Rootbound (The Elemental Series, Book 5) Read online

Page 3


  A flutter of feathers and the thump of hooves hitting the ground spun me around. I knew only one creature who had a combination of hooves and wings.

  The Pegasus stomped his foot, and snorted as he flung his head up and down, which sent his mane flipping about like a spray of water. “It’s about time you got here.”

  “Where have you been, Shazer?” I wrapped my arms around his neck and he dropped his head over my shoulder. The unspoken question was why hadn’t he been with us in the battle against the demons.

  “I was behind you on your cross-country run, decided you’d come home eventually and . . . I’ve been looking for him,” he said softly. Him. Ash.

  I tightened my hold. “Thank you. Have you—”

  “No.” He stepped back and shook his head. “There’s been no sign of him anywhere. It’s like he just disappeared.”

  “That’s not possible. Even if he were dead, there would be sign of him,” Peta said. I drew in a slow breath. “He’s not dead.”

  Shazer and Peta shared a look I didn’t like.
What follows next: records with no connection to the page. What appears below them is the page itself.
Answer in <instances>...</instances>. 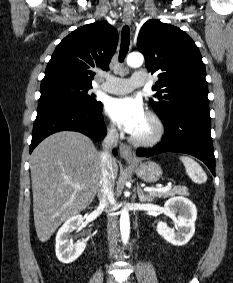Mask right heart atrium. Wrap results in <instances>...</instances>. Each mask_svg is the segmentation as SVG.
<instances>
[{"instance_id": "obj_1", "label": "right heart atrium", "mask_w": 233, "mask_h": 283, "mask_svg": "<svg viewBox=\"0 0 233 283\" xmlns=\"http://www.w3.org/2000/svg\"><path fill=\"white\" fill-rule=\"evenodd\" d=\"M106 131H107V134L110 137H115L116 136V129H115V127L112 124H108L106 126Z\"/></svg>"}]
</instances>
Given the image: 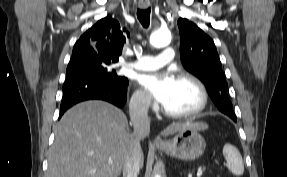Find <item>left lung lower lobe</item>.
<instances>
[{
  "label": "left lung lower lobe",
  "mask_w": 287,
  "mask_h": 177,
  "mask_svg": "<svg viewBox=\"0 0 287 177\" xmlns=\"http://www.w3.org/2000/svg\"><path fill=\"white\" fill-rule=\"evenodd\" d=\"M230 117V116H229ZM230 118H232L234 121H236V117L235 116H232V117H230Z\"/></svg>",
  "instance_id": "1"
}]
</instances>
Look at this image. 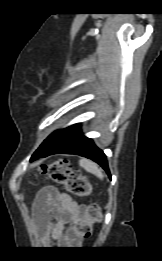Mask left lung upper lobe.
<instances>
[{"mask_svg":"<svg viewBox=\"0 0 162 261\" xmlns=\"http://www.w3.org/2000/svg\"><path fill=\"white\" fill-rule=\"evenodd\" d=\"M80 127V124H74L64 129H59L51 133L47 139L40 145V147L32 155L30 161H34L42 157L46 152H48L53 146H55L60 140L65 138L67 135L72 133L74 130Z\"/></svg>","mask_w":162,"mask_h":261,"instance_id":"obj_1","label":"left lung upper lobe"}]
</instances>
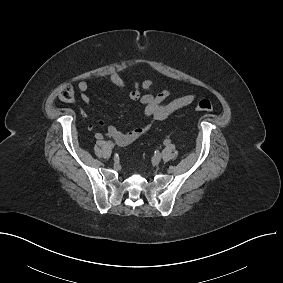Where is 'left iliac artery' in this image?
I'll return each mask as SVG.
<instances>
[{"label": "left iliac artery", "instance_id": "left-iliac-artery-1", "mask_svg": "<svg viewBox=\"0 0 283 283\" xmlns=\"http://www.w3.org/2000/svg\"><path fill=\"white\" fill-rule=\"evenodd\" d=\"M170 139H166L165 141H164V145H169L170 144Z\"/></svg>", "mask_w": 283, "mask_h": 283}]
</instances>
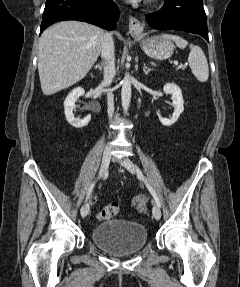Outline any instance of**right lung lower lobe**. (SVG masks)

As if they were adults and I the child who didn’t understand the ways of the world.

  “I need to sleep. Then I will start my search for him in the morning. I’m no good to him running on empty.” I said.

  I turned from my original path to the Spiral, and headed for the western edge of the Rim. I doubted anyone else had taken over my old home. Bella and her daughter, River, had lived in it during my banishment, even though Bella, at the time, was the heir to the throne. Seeing as she’d given birth to a half-breed, people weren’t sure if they wanted her as their potential new queen. Even if she’d told them the child wasn’t her choice initially, that River was the result of rape, the truth would have made no difference.

  With Peta on my shoulder and Shazer at my side, I made my way without incident across the length of the Rim. Which for me was saying something.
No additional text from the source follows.